Vermont and Connecticut have recently signed laws providing a pathway for and regulations around the substitution of interchangeable biosimilars for the reference biologic product at the pharmacy level.

A number of states have recently been considering legislation around interchangeable biosimilar substitution at the pharmacy level. Vermont and Connecticut are among the 2 latest states to enact such regulation.

On May 30, 2018, Vermont Governor Phil Scott signed bill S.92 into law as Act No. 193. The Act instructs pharmacists to dispense the lowest-price interchangeable biological product to the patient, as well as notify the prescriber of which biological product has been dispensed.

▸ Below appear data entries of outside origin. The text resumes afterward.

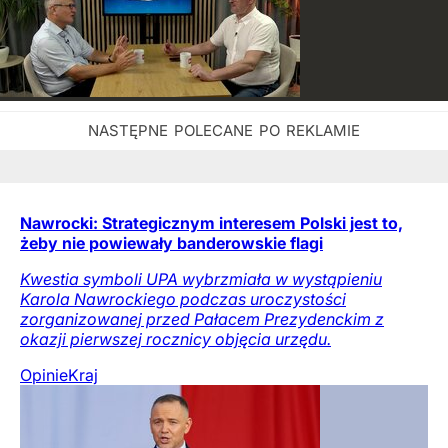
Nawrocki: Strategicznym interesem Polski jest to,
żeby nie powiewały banderowskie flagi
Kwestia symboli UPA wybrzmiała w wystąpieniu
Karola Nawrockiego podczas uroczystości
zorganizowanej przed Pałacem Prezydenckim z
okazji pierwszej rocznicy objęcia urzędu.
Opinie
Kraj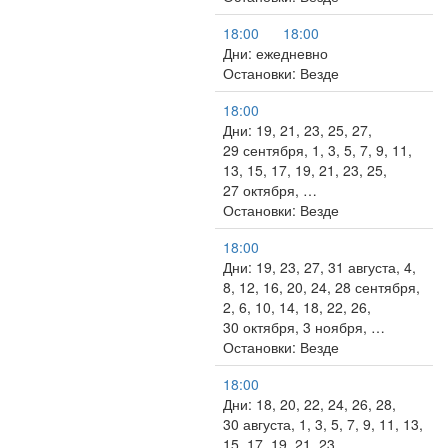
18:00
18:00
Дни: ежедневно
Остановки: Везде
18:00
Дни: 19, 21, 23, 25, 27,
29 сентября, 1, 3, 5, 7, 9, 11,
13, 15, 17, 19, 21, 23, 25,
27 октября, …
Остановки: Везде
18:00
Дни: 19, 23, 27, 31 августа, 4,
8, 12, 16, 20, 24, 28 сентября,
2, 6, 10, 14, 18, 22, 26,
30 октября, 3 ноября, …
Остановки: Везде
18:00
Дни: 18, 20, 22, 24, 26, 28,
30 августа, 1, 3, 5, 7, 9, 11, 13,
15, 17, 19, 21, 23,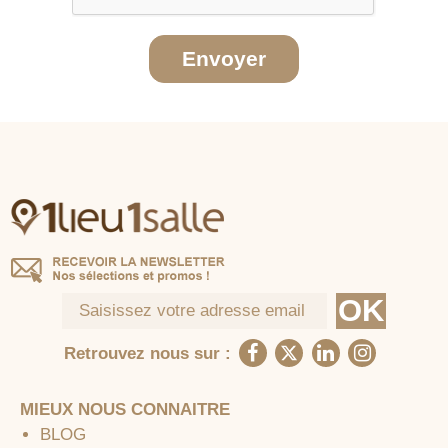
Envoyer
Retrouvez nous sur :
MIEUX NOUS CONNAITRE
BLOG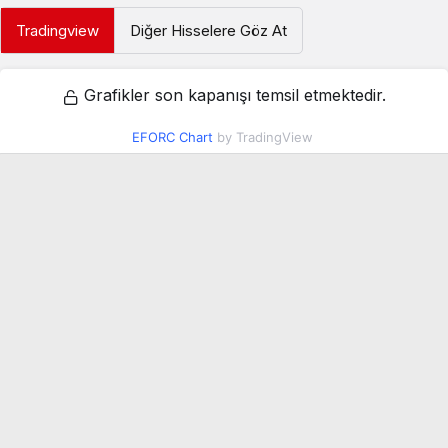
Tradingview
Diğer Hisselere Göz At
Grafikler son kapanışı temsil etmektedir.
EFORC Chart
by TradingView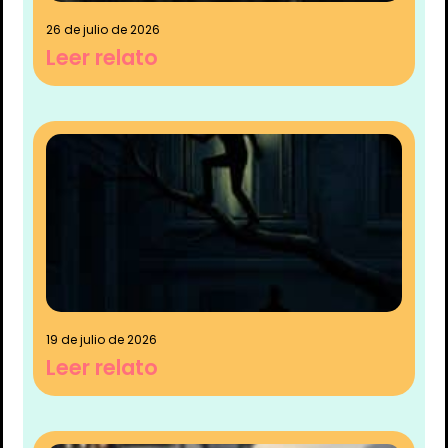
26 de julio de 2026
Leer relato
19 de julio de 2026
Leer relato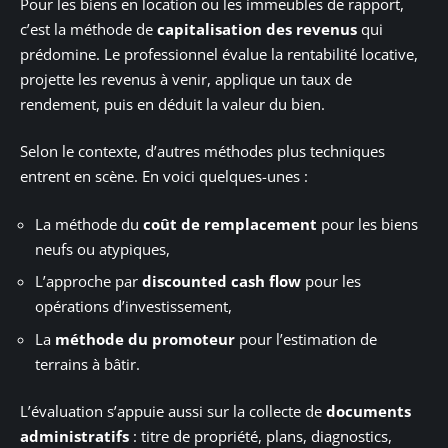
Pour les biens en location ou les immeubles de rapport,
c’est la méthode de
capitalisation des revenus
qui
prédomine. Le professionnel évalue la rentabilité locative,
projette les revenus à venir, applique un taux de
rendement, puis en déduit la valeur du bien.
Selon le contexte, d’autres méthodes plus techniques
entrent en scène. En voici quelques-unes :
La méthode du
coût de remplacement
pour les biens
neufs ou atypiques,
L’approche par
discounted cash flow
pour les
opérations d’investissement,
La
méthode du promoteur
pour l’estimation de
terrains à bâtir.
L’évaluation s’appuie aussi sur la collecte de
documents
administratifs
: titre de propriété, plans, diagnostics,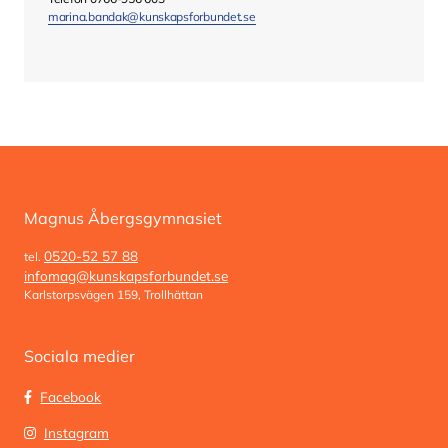
marina.bandak@kunskapsforbundet.se
Magnus Åbergsgymnasiet
0520-52 57 88
tel.
infomag@kunskapsforbundet.se
Karlstorpsvägen 159, Trollhättan
Sociala medier
Facebook
Instagram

Specifically, within 5 days of the biological product being dispensed, the pharmacist must communicate to the prescriber electronically through either an interoperable electronic medical records system, an electronic prescribing technology, a pharmacy benefit management system, or a pharmacy record.

In Connecticut, Governor Dannel Malloy signed S. Bill No. 197 into law as Public Act No. 18-74 on June 4, 2018. The Act allows a pharmacist to substitute an interchangeable biological product for a prescribed biological product if it provides a cost saving to the patient. In addition, the Act also includes provisions stipulating the notification to the patient purchasing the drug that there may be a cheaper interchangeable biological product available.

The Act also requires the dispensing physician to make an entry documenting the substitution, as well as inform the prescribing practitioner by facsimile, telephone, or electronic transmission of the substitution.

With the implementation of these laws, Vermont and Connecticut have joined 43 other states and Puerto Rico that have authorized legislation around the substitution of interchangeable biosimilars, despite the FDA having not approved such a product to date.

New Hampshire and Alaska are currently considering similar legislation.